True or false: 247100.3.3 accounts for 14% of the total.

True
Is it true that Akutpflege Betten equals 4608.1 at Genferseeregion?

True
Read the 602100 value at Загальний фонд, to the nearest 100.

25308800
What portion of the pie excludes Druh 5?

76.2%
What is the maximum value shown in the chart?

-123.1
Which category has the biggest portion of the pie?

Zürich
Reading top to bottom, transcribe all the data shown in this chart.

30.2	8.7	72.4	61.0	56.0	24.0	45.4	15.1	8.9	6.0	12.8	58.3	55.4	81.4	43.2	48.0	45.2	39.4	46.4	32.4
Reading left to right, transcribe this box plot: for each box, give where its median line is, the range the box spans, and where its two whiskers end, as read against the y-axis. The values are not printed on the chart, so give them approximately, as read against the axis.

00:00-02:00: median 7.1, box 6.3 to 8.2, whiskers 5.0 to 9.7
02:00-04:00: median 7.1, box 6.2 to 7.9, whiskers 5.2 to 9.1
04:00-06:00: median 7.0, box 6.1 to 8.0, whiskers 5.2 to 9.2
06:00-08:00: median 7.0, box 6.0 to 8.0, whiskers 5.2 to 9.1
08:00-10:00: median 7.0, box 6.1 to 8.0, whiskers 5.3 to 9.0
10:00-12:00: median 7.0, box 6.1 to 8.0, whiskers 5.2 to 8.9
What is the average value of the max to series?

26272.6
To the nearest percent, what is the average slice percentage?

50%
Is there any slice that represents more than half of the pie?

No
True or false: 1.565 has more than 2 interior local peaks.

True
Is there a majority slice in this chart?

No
□ □ □ □ □ □ □
## WRITTEN TASK
Reproduce all of the material above word for word, from the first line through the last.

## EXERCISE RESULT
True or false: 247100.3.3 accounts for 14% of the total.

True
Is it true that Akutpflege Betten equals 4608.1 at Genferseeregion?

True
Read the 602100 value at Загальний фонд, to the nearest 100.

25308800
What portion of the pie excludes Druh 5?

76.2%
What is the maximum value shown in the chart?

-123.1
Which category has the biggest portion of the pie?

Zürich
Reading top to bottom, transcribe all the data shown in this chart.

30.2	8.7	72.4	61.0	56.0	24.0	45.4	15.1	8.9	6.0	12.8	58.3	55.4	81.4	43.2	48.0	45.2	39.4	46.4	32.4
Reading left to right, transcribe this box plot: for each box, give where its median line is, the range the box spans, and where its two whiskers end, as read against the y-axis. The values are not printed on the chart, so give them approximately, as read against the axis.

00:00-02:00: median 7.1, box 6.3 to 8.2, whiskers 5.0 to 9.7
02:00-04:00: median 7.1, box 6.2 to 7.9, whiskers 5.2 to 9.1
04:00-06:00: median 7.0, box 6.1 to 8.0, whiskers 5.2 to 9.2
06:00-08:00: median 7.0, box 6.0 to 8.0, whiskers 5.2 to 9.1
08:00-10:00: median 7.0, box 6.1 to 8.0, whiskers 5.3 to 9.0
10:00-12:00: median 7.0, box 6.1 to 8.0, whiskers 5.2 to 8.9
What is the average value of the max to series?

26272.6
To the nearest percent, what is the average slice percentage?

50%
Is there any slice that represents more than half of the pie?

No
True or false: 1.565 has more than 2 interior local peaks.

True
Is there a majority slice in this chart?

No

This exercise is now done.